Data excerpts:

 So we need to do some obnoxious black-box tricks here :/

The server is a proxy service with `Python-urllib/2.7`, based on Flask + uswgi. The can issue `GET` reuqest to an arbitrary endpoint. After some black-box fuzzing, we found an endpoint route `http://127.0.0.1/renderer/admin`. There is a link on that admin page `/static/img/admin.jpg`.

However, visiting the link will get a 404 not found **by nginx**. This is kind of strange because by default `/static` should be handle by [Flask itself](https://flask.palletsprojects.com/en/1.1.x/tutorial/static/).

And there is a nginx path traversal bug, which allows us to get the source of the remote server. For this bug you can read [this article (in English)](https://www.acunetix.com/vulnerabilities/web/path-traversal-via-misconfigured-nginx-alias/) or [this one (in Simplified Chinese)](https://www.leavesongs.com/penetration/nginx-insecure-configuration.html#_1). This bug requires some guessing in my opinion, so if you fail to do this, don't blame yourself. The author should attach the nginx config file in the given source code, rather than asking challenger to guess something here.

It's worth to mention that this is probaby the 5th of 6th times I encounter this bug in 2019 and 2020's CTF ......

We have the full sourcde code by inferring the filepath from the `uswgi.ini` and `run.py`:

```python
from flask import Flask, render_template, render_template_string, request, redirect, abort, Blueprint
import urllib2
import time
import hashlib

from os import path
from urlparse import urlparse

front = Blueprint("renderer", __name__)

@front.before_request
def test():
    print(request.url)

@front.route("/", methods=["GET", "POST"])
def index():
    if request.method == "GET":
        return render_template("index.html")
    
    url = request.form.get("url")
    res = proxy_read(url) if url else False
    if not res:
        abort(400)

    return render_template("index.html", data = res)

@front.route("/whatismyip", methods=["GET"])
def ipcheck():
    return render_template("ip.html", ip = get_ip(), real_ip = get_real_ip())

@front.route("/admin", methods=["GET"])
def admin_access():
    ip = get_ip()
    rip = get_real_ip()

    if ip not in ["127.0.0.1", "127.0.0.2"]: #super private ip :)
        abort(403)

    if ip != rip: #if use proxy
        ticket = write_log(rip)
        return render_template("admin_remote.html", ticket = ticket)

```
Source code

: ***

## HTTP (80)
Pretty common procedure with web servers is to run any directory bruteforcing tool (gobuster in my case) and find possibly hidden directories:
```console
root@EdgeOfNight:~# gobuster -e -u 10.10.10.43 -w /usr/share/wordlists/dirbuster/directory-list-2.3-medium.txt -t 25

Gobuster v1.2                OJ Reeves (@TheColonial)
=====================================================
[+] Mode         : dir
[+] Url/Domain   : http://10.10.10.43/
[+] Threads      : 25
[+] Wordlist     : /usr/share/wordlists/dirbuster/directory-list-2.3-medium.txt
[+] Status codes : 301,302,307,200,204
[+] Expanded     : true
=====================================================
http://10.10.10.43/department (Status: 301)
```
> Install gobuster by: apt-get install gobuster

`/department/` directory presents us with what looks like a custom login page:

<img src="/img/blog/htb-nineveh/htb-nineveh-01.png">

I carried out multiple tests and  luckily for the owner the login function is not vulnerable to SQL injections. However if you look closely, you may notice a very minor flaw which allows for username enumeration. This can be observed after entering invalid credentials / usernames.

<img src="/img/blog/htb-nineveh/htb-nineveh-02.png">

Assignment. Give the data again, exactly as it stands.

Result for this task.
 So we need to do some obnoxious black-box tricks here :/

The server is a proxy service with `Python-urllib/2.7`, based on Flask + uswgi. The can issue `GET` reuqest to an arbitrary endpoint. After some black-box fuzzing, we found an endpoint route `http://127.0.0.1/renderer/admin`. There is a link on that admin page `/static/img/admin.jpg`.

However, visiting the link will get a 404 not found **by nginx**. This is kind of strange because by default `/static` should be handle by [Flask itself](https://flask.palletsprojects.com/en/1.1.x/tutorial/static/).

And there is a nginx path traversal bug, which allows us to get the source of the remote server. For this bug you can read [this article (in English)](https://www.acunetix.com/vulnerabilities/web/path-traversal-via-misconfigured-nginx-alias/) or [this one (in Simplified Chinese)](https://www.leavesongs.com/penetration/nginx-insecure-configuration.html#_1). This bug requires some guessing in my opinion, so if you fail to do this, don't blame yourself. The author should attach the nginx config file in the given source code, rather than asking challenger to guess something here.

It's worth to mention that this is probaby the 5th of 6th times I encounter this bug in 2019 and 2020's CTF ......

We have the full sourcde code by inferring the filepath from the `uswgi.ini` and `run.py`:

```python
from flask import Flask, render_template, render_template_string, request, redirect, abort, Blueprint
import urllib2
import time
import hashlib

from os import path
from urlparse import urlparse

front = Blueprint("renderer", __name__)

@front.before_request
def test():
    print(request.url)

@front.route("/", methods=["GET", "POST"])
def index():
    if request.method == "GET":
        return render_template("index.html")
    
    url = request.form.get("url")
    res = proxy_read(url) if url else False
    if not res:
        abort(400)

    return render_template("index.html", data = res)

@front.route("/whatismyip", methods=["GET"])
def ipcheck():
    return render_template("ip.html", ip = get_ip(), real_ip = get_real_ip())

@front.route("/admin", methods=["GET"])
def admin_access():
    ip = get_ip()
    rip = get_real_ip()

    if ip not in ["127.0.0.1", "127.0.0.2"]: #super private ip :)
        abort(403)

    if ip != rip: #if use proxy
        ticket = write_log(rip)
        return render_template("admin_remote.html", ticket = ticket)

```
Source code

: ***

## HTTP (80)
Pretty common procedure with web servers is to run any directory bruteforcing tool (gobuster in my case) and find possibly hidden directories:
```console
root@EdgeOfNight:~# gobuster -e -u 10.10.10.43 -w /usr/share/wordlists/dirbuster/directory-list-2.3-medium.txt -t 25

Gobuster v1.2                OJ Reeves (@TheColonial)
=====================================================
[+] Mode         : dir
[+] Url/Domain   : http://10.10.10.43/
[+] Threads      : 25
[+] Wordlist     : /usr/share/wordlists/dirbuster/directory-list-2.3-medium.txt
[+] Status codes : 301,302,307,200,204
[+] Expanded     : true
=====================================================
http://10.10.10.43/department (Status: 301)
```
> Install gobuster by: apt-get install gobuster

`/department/` directory presents us with what looks like a custom login page:

<img src="/img/blog/htb-nineveh/htb-nineveh-01.png">

I carried out multiple tests and  luckily for the owner the login function is not vulnerable to SQL injections. However if you look closely, you may notice a very minor flaw which allows for username enumeration. This can be observed after entering invalid credentials / usernames.

<img src="/img/blog/htb-nineveh/htb-nineveh-02.png">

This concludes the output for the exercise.